This is code movement out of nbd_internal_reset_size_and_flags(), OK.

>    if (h->opt_current == NBD_OPT_LIST_META_CONTEXT) {
>      assert (h->opt_mode);
>      assert (h->structured_replies);
> @@ -44,7 +47,7 @@ STATE_MACHINE {
>      }
>    }
> 
> -  assert (h->meta_contexts.len == 0);
> +  assert (!h->meta_valid);

OK, this is the new predicate that nbd_internal_reset_size_and_flags()
now ensures.

> 
>    /* Calculate the length of the option request data. */
>    len = 4 /* exportname len */ + strlen (h->export_name) + 4 /* nr queries */;
> @@ -194,8 +197,10 @@ STATE_MACHINE {
>        CALL_CALLBACK (h->opt_cb.completion, &err);
>        nbd_internal_free_option (h);
>      }
> -    else
> +    else {
>        SET_NEXT_STATE (%^OPT_GO.START);
> +      h->meta_valid = true;
> +    }
>      break;
>    case NBD_REP_META_CONTEXT:  /* A context. */
>      if (len > maxpayload)

IIUC, this modifies the NBD_REP_ACK handling for
NBD_OPT_SET_META_CONTEXT. IIUC we've consumed all the mappings, so we
can now set the witness to "OK". Seems OK.

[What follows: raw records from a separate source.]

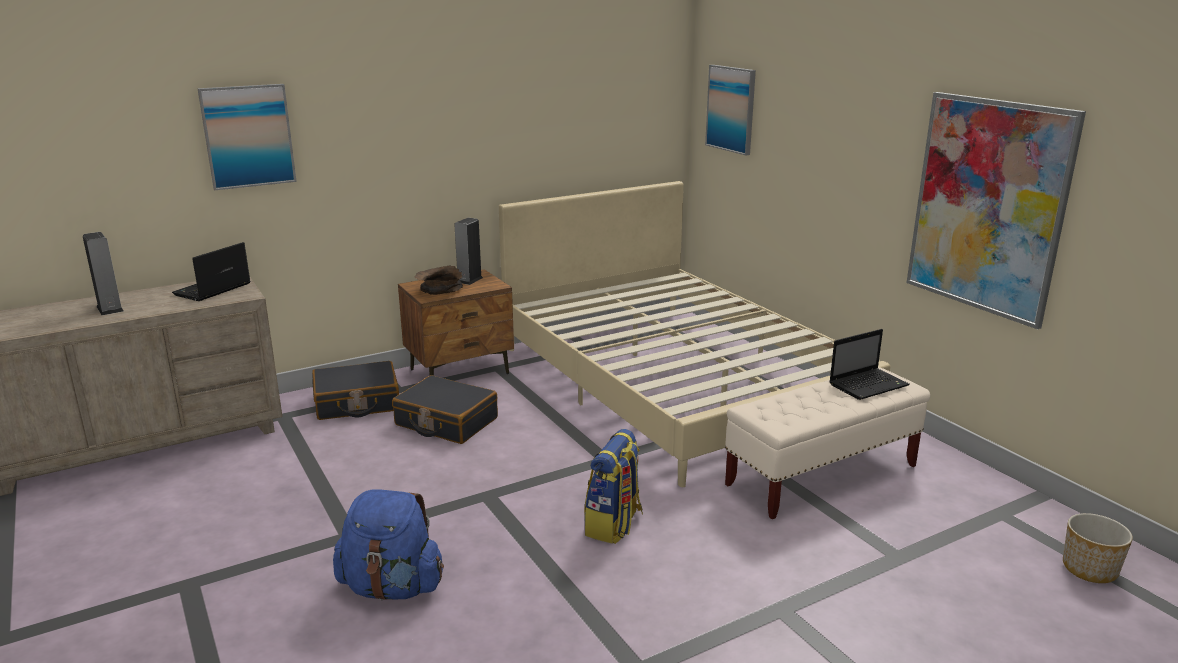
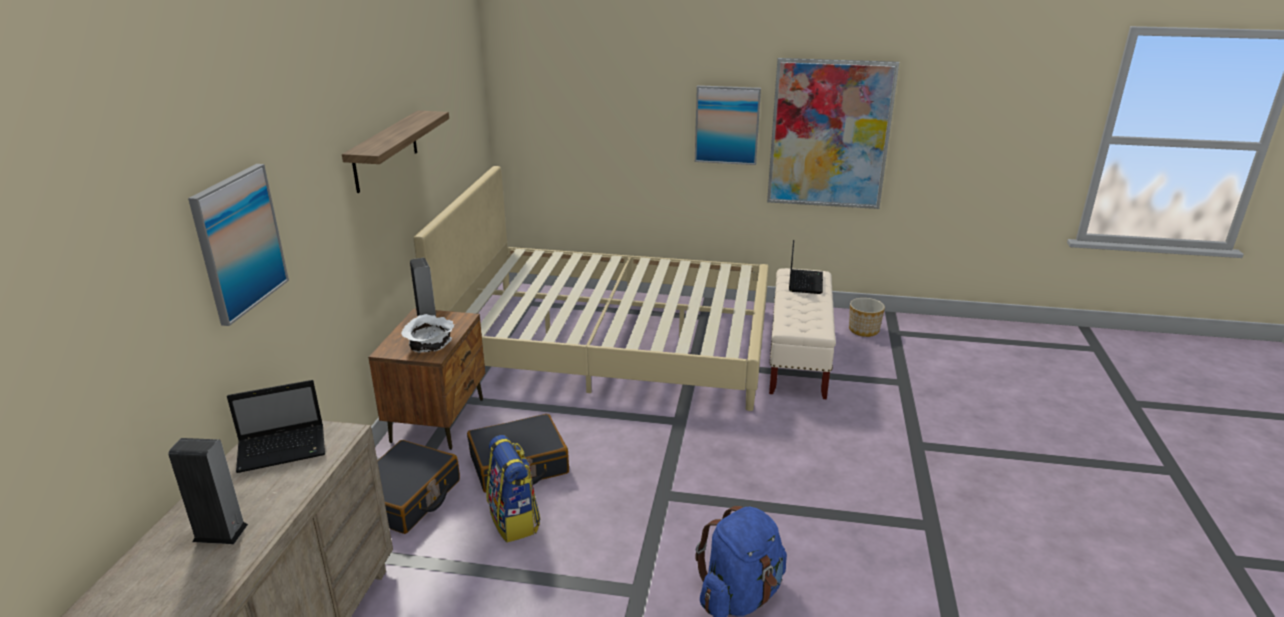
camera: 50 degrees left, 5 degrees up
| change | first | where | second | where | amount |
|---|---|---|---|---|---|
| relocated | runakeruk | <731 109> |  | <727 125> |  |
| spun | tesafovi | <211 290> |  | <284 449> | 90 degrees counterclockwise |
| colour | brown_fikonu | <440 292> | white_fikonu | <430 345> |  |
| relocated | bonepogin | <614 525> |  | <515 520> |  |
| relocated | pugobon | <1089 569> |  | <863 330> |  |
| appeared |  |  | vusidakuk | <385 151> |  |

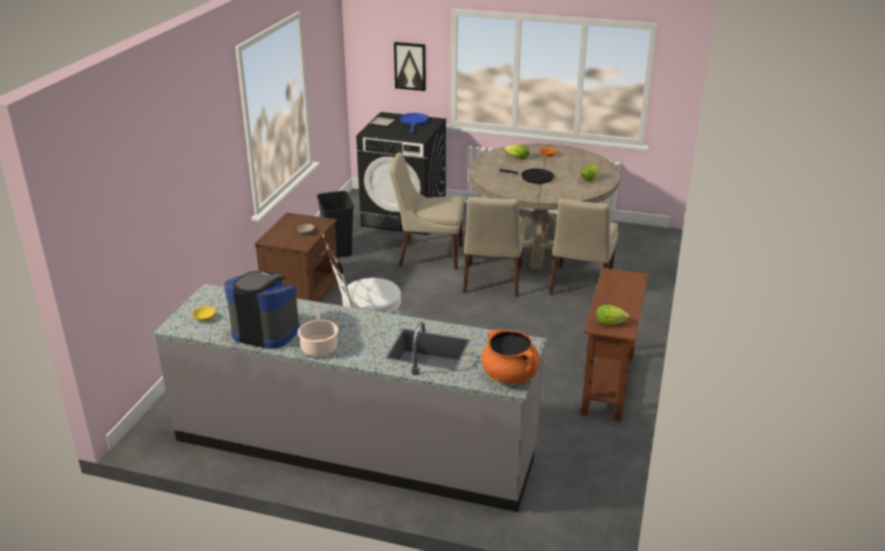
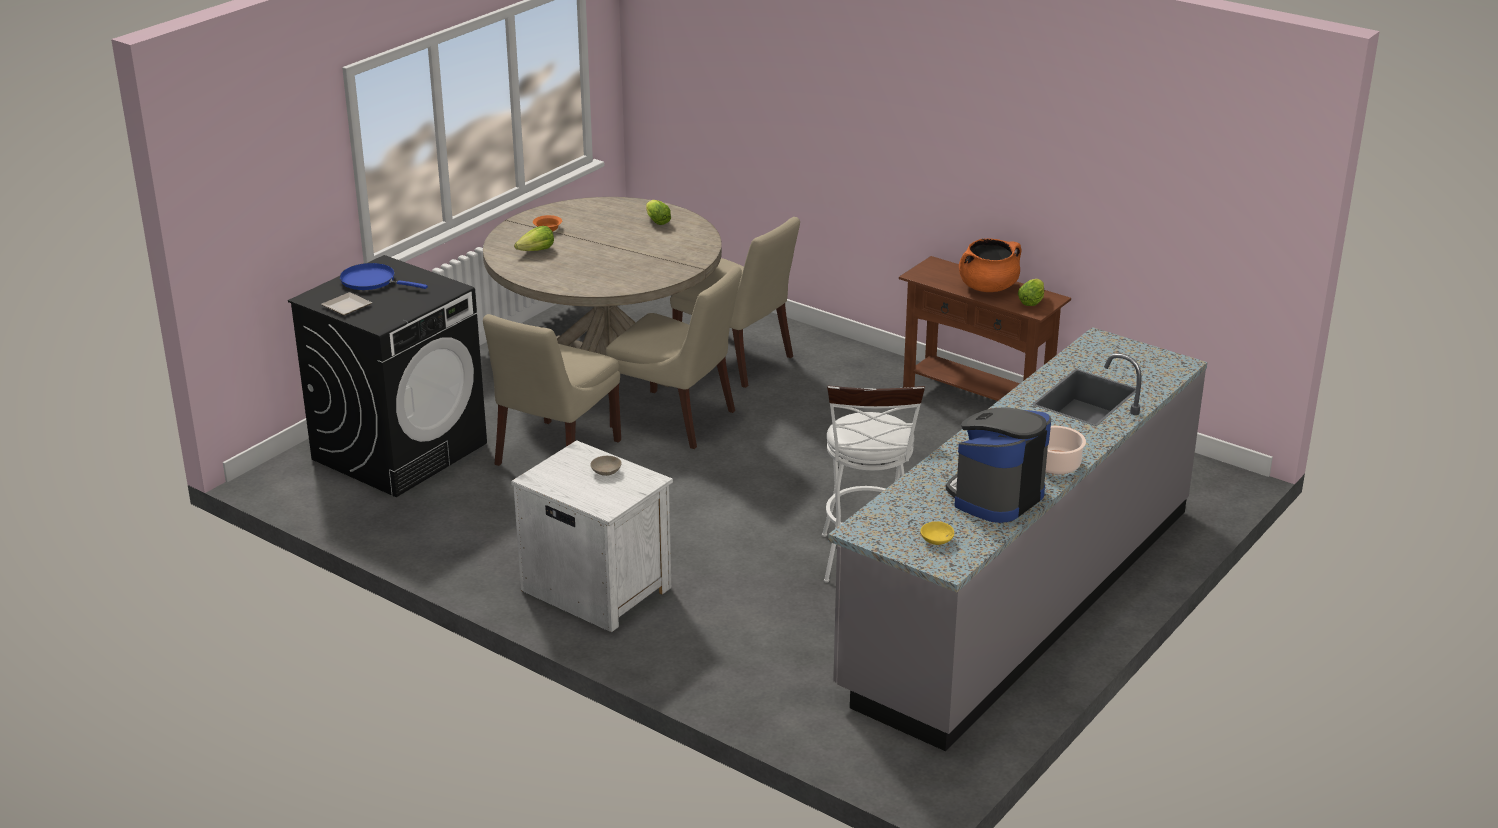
camera: 70 degrees left, 0 degrees up
| change | first | where | second | where | amount |
|---|---|---|---|---|---|
| missing | runakeruk | <410 66> |  |  |  |
| missing | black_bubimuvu | <534 178> |  |  |  |
| missing | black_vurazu | <339 250> |  |  |  |
| colour | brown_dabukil | <303 294> | white_dabukil | <595 588> |  |
| relocated | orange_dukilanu | <510 375> |  | <988 287> |  |

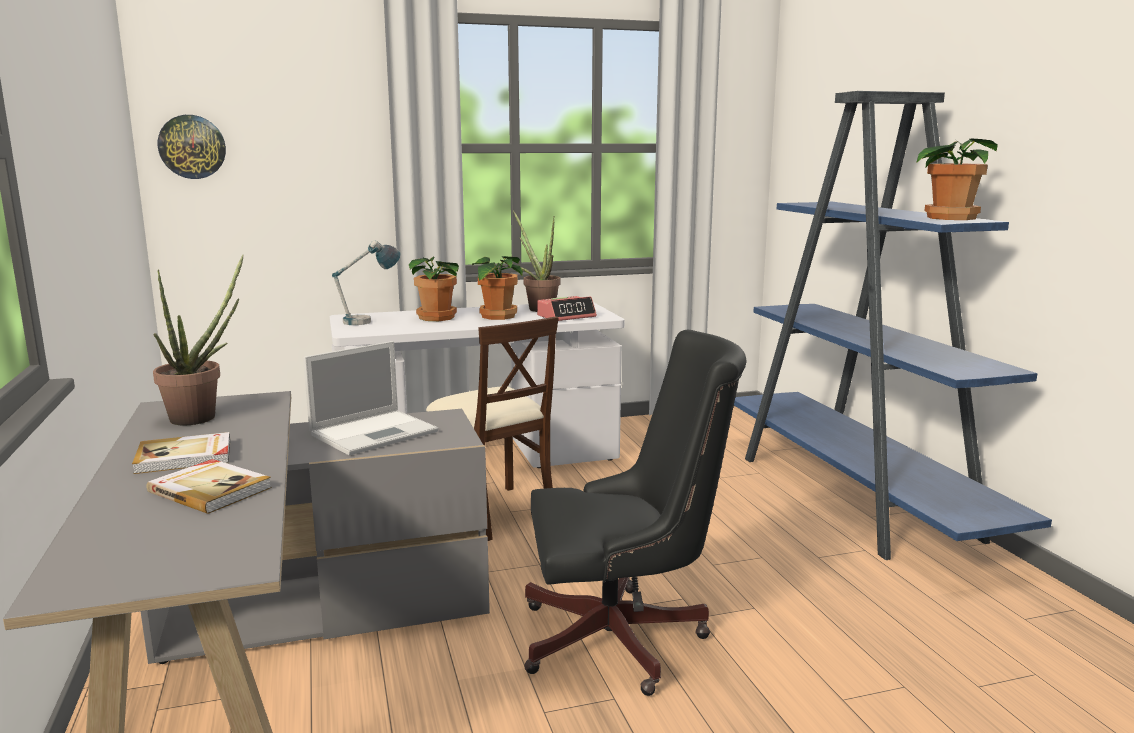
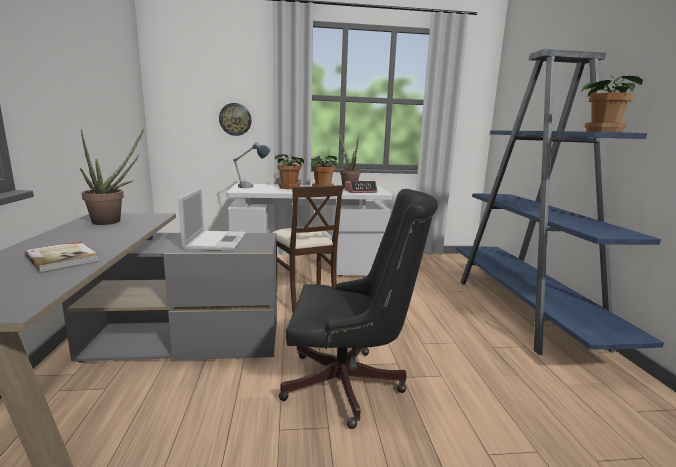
camera: 10 degrees right, 0 degrees up
| change | first | where | second | where | amount |
|---|---|---|---|---|---|
| relocated | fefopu | <192 147> |  | <235 119> |  |
| spun | tesafovi | <376 432> |  | <216 241> | 60 degrees counterclockwise |
| missing | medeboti | <185 457> |  |  |  |

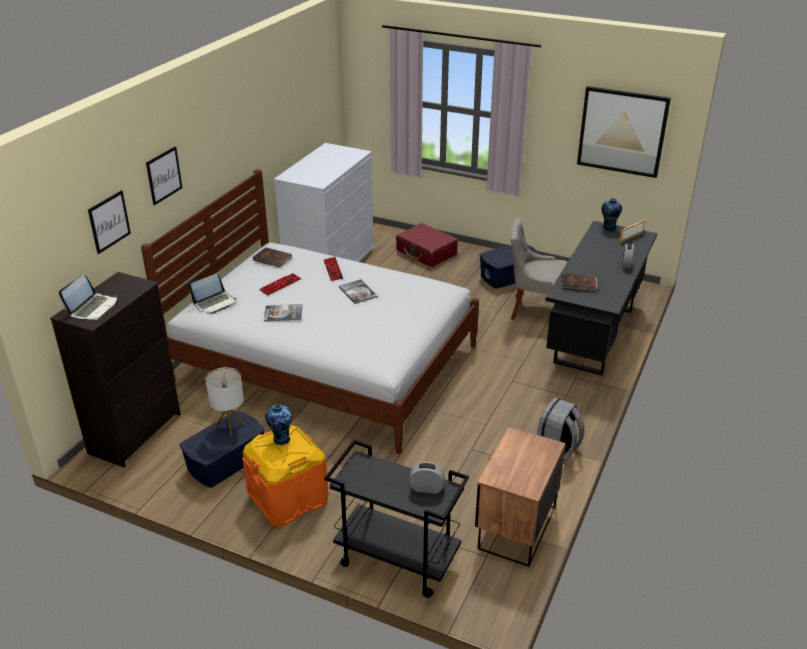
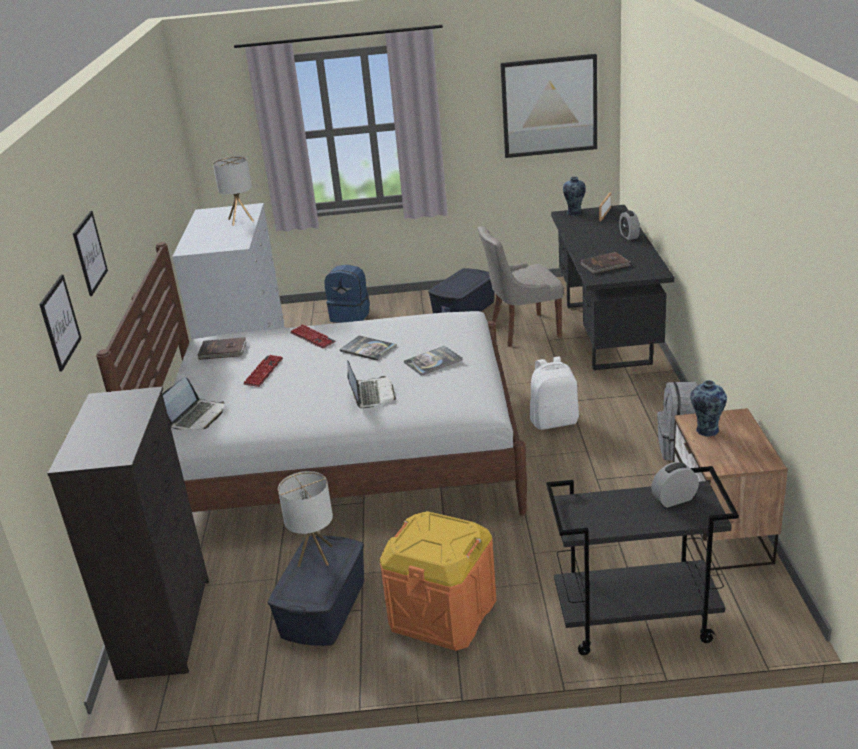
camera: 25 degrees left, 5 degrees down
| change | first | where | second | where | amount |
|---|---|---|---|---|---|
| exchanged | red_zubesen | <426 253> | blue_bonepogin | <351 316> |  |
| relocated | tesafovi | <93 308> |  | <371 394> |  |
| relocated | medeboti | <283 313> |  | <433 361> |  |
| relocated | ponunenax | <280 439> |  | <706 430> |  |
| appeared |  |  | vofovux | <241 220> |  |
| appeared |  |  | white_bonepogin | <554 421> |  |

> diff --git a/generator/states-reply-structured.c b/generator/states-reply-structured.c
> index aaf75b8..f18c999 100644
> --- a/generator/states-reply-structured.c
> +++ b/generator/states-reply-structured.c
> @@ -445,6 +445,7 @@ STATE_MACHINE {
>      assert (CALLBACK_IS_NOT_NULL (cmd->cb.fn.extent));
>      assert (h->bs_entries);
>      assert (length >= 12);
> +    assert (h->meta_valid);
> 
>      /* Need to byte-swap the entries returned, but apart from that we
>       * don't validate them.

This seems to express that we may only have initiated a block status
request (for which we are now processing the replies --
REPLY.STRUCTURED_REPLY.RECV_BS_ENTRIES) in case we had a valid meta
context list first. Seems plausible. (A bit lower down in the context,
not quoted, we "Look up the context ID" in the meta context vector, so
yes, very sensible assertion.)

> diff --git a/lib/flags.c b/lib/flags.c
> index 87c20ee..91efc1a 100644
> --- a/lib/flags.c
> +++ b/lib/flags.c
> @@ -37,9 +37,7 @@ nbd_internal_reset_size_and_flags (struct nbd_handle *h)
> 
>    h->exportsize = 0;
>    h->eflags = 0;
> -  for (i = 0; i < h->meta_contexts.len; ++i)
> -    free (h->meta_contexts.ptr[i].name);
> -  meta_vector_reset (&h->meta_contexts);

Moved to NEWSTYLE.OPT_META_CONTEXT.START; OK.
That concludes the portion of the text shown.